Does Otten have any of his own money in this?
He says millions, but he wouldn’t go beyond that. He says Dan Hebert and Dan Dagesse, who own the Balsams, plan to contribute the land as their share.
Who will decide whether it is a safe bet for the state to guarantee the loan?
Well, it begins with the Business Finance Authority. It’s a quasi-governmental body with members appointed by the governor, Executive Council and state treasurer. It will review Otten’s plan and make a recommendation.
So, how will the BFA go about evaluating the risk to taxpayers?
It will rely heavily on a study of Otten’s operating plan. That appraisal was commissioned by the Massachusetts bank considering loaning Otten about $100 million. The bank wanted to make sure its money was safe.
Here’s how BFA executive director Jack Donovan explains it.
“They have to take all the projections in the business plan and pull those apart and look at the assumptions about room rates, what is it going to cost to run this place, occupancy levels, each week and month of the year.
“Then, they put it all back together and based on the growth trends they are projecting they have to make a determination based on the projected income, what is the value?”
Otten says that appraisal is finished and it concluded the Balsams is a good deal. It hasn’t been made public, although Donovan thinks it should be when it is submitted to the BFA.
So, what does the BFA want to see in the way of benefits for the state?
Well, it’s not more skiing. Here’s what Donovan told me.
“I don’t think anybody thinks we need more skiing in the state.”
He says what’s most important is good jobs for residents, not just for the foreign, seasonal workers that resorts often use. And the BFA has a study underway to look at the quality, pay and benefits of those jobs.

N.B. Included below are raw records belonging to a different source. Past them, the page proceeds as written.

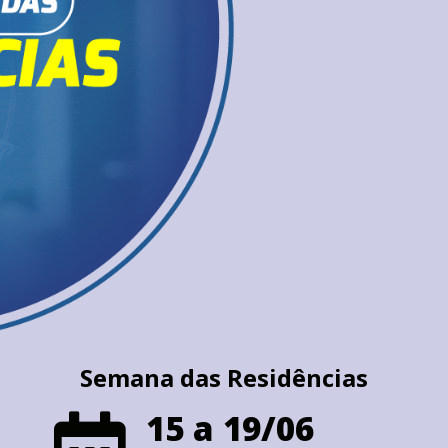
Semana das Residências
15 a 19/06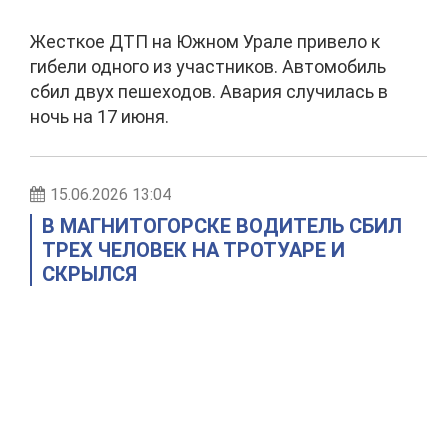
Жесткое ДТП на Южном Урале привело к
гибели одного из участников. Автомобиль
сбил двух пешеходов. Авария случилась в
ночь на 17 июня.
15.06.2026 13:04
В МАГНИТОГОРСКЕ ВОДИТЕЛЬ СБИЛ
ТРЕХ ЧЕЛОВЕК НА ТРОТУАРЕ И
СКРЫЛСЯ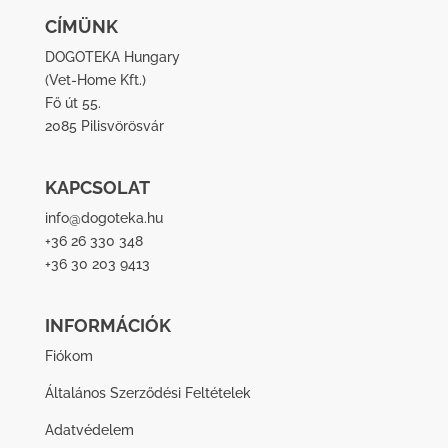
CÍMÜNK
DOGOTEKA Hungary
(
Vet-Home Kft.
)
Fő út 55.
2085 Pilisvörösvár
KAPCSOLAT
info@dogoteka.hu
+36 26 330 348
+36 30 203 9413
INFORMÁCIÓK
Fiókom
Általános Szerződési Feltételek
Adatvédelem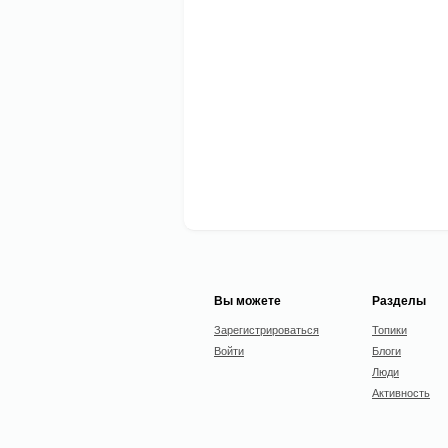
Вы можете
Разделы
Зарегистрироваться
Топики
Войти
Блоги
Люди
Активность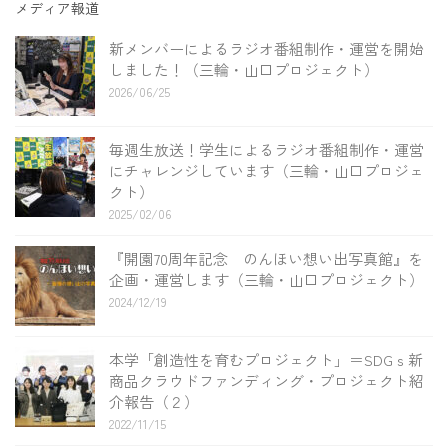
メディア報道
新メンバーによるラジオ番組制作・運営を開始
しました！（三輪・山口プロジェクト）
2026/06/25
毎週生放送！学生によるラジオ番組制作・運営
にチャレンジしています（三輪・山口プロジェ
クト）
2025/02/06
『開園70周年記念 のんほい想い出写真館』を
企画・運営します（三輪・山口プロジェクト）
2024/12/19
本学「創造性を育むプロジェクト」＝SDGｓ新
商品クラウドファンディング・プロジェクト紹
介報告（２）
2022/11/15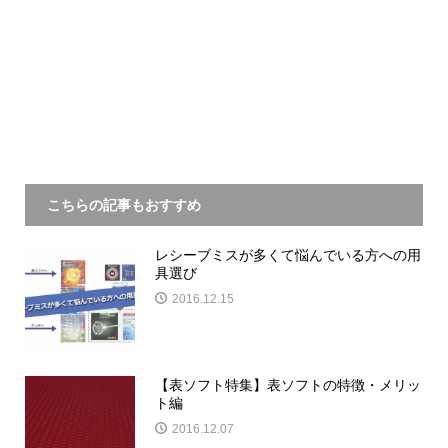
こちらの記事もおすすめ
レシーブミスが多くて悩んでいる方への用
具選び
2016.12.15
【表ソフト特集】表ソフトの特徴・メリッ
ト編
2016.12.07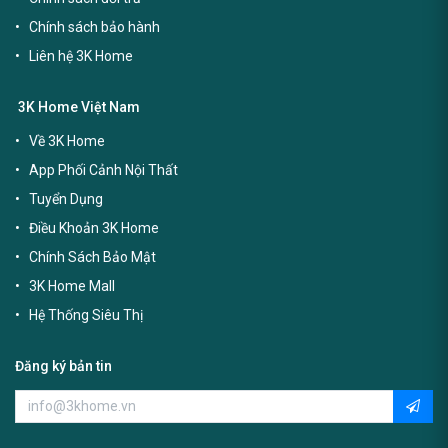
Chính sách bảo hành
Liên hệ 3K Home
3K Home Việt Nam
Về 3K Home
App Phối Cảnh Nội Thất
Tuyển Dụng
Điều Khoản 3K Home
Chính Sách Bảo Mật
3K Home Mall
Hệ Thống Siêu Thị
Đăng ký bản tin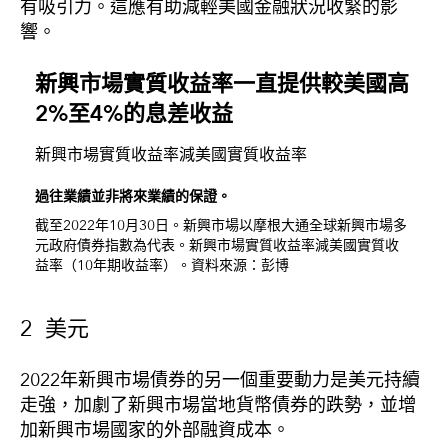
有吸引力。這應有助減輕美國金融狀況收緊的影
響。
新興市場實質收益率一直提供較美國高
2%至4%的息差收益
新興市場實質收益率減美國實質收益率
過往業績並非將來業績的保證。
截至2022年10月30日。新興市場以摩根大通全球新興市場多
元政府債券指數為代表。新興市場實質收益率減美國實質收
益率（10年期收益率）。資料來源：彭博
2 美元
2022年新興市場債券的另一個重要動力是美元持續
走強，加劇了新興市場當地貨幣債券的跌勢，並增
加新興市場國家的外部融資成本。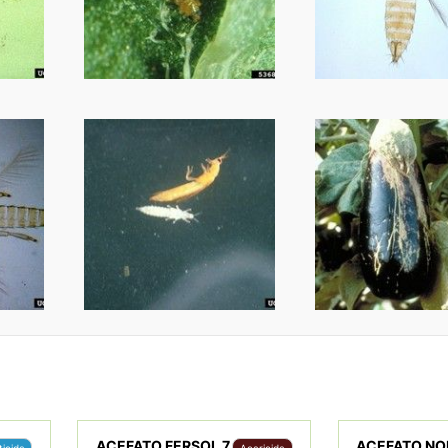
ACEFATO FERSOL 7
ACEFATO N
ticida
Acaricida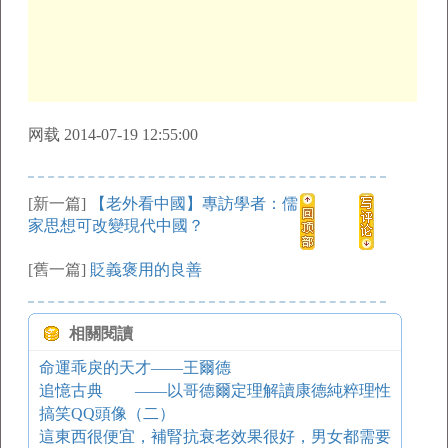
网载 2014-07-19 12:55:00
[新一篇]
【老外看中國】專訪學者：儒
家思想可改變現代中國？
[舊一篇]
貶義褒用的良善
相關閱讀
命運乖戾的天才——王爾德
追憶古典 ——以哥德爾定理解讀康德純粹理性
搞笑QQ頭像（二）
這東西很便宜，補腎抗衰老效果很好，男女都需要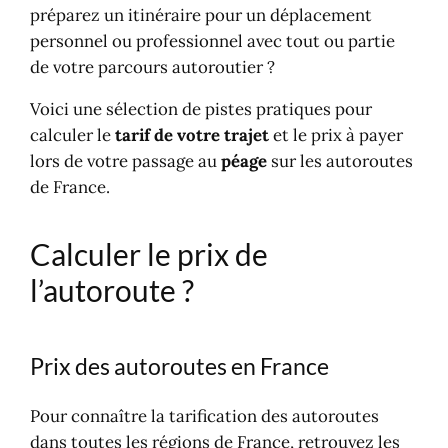
préparez un itinéraire pour un déplacement
personnel ou professionnel avec tout ou partie
de votre parcours autoroutier ?
Voici une sélection de pistes pratiques pour
calculer le
tarif de votre trajet
et le prix à payer
lors de votre passage au
péage
sur les autoroutes
de France.
Calculer le prix de
l’autoroute ?
Prix des autoroutes en France
Pour connaître la tarification des autoroutes
dans toutes les régions de France, retrouvez les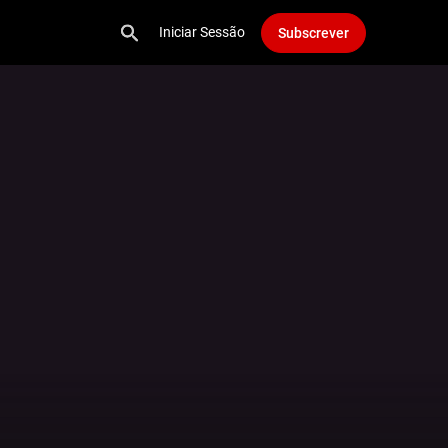
Iniciar Sessão
Subscrever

The Balsams would not be the first resort to get help from the BFA. It helped the Mountain View Grand in Whitefield get on its feet. But Donovan says the Balsams is unusual because of its size and it all has to be ready at once.
“It is such an isolated location that you have to create enough scale, by that I mean housing, amenities, etc. to make it worthwhile to drive up there.”
He says risk can be reduced if a project is done in stages, but that’s not possible here.
What would the state’s money be used for?
Donovan says it would go for infrastructure improvements, such as a huge expansion of the ski area and upgrades to the golf course.
So, who is going to pay off that $28 million loan and what happens if it defaults?
The money comes from taxes paid by the condo owners and Otten’s share of the resort. If the bank isn’t getting its money, the state would pay off the loan.
DRED commissioner Rose says it’s a good deal.
“Trying to make a $143 million investment to the North Country is a pretty unique opportunity and if for some reason it was unsuccessful well, you would still have an asset that the state would be invested into that we could then work to try to sell to somebody else.”
What’s he’s talking about is that the state’s collateral is part of the resort. The issue would be finding someone who would want to be involved in failed resort, which Rose doesn’t see as a problem.
How long has the state been supporting this?
Pretty much from the start. I asked Commissioner Rose how he could have been so unconditionally enthusiastic from the beginning, promising Otten so much without seeing the hard, financial details.
Here’s what he said:
“I’ve had conversations with lending institutions, I’ve had conservations with folks in the financing sector, I’ve had conservations with others that have what I would refer to as legitimate background and experience in that industry, not the least of which is the Balsams redevelopment team.”
So, if the BFA says it too risky has Otten lost out?
Not necessarily. State officials are eager to see the Balsams reopen. And the BFA’s recommendation goes to the Executive Council and Gov. Hassan. They could overrule the BFA.
Do we have any idea when the BFA will be considering this?
Well, Otten hasn’t filed an application. But when that happens Jack Donovan figures a couple of months.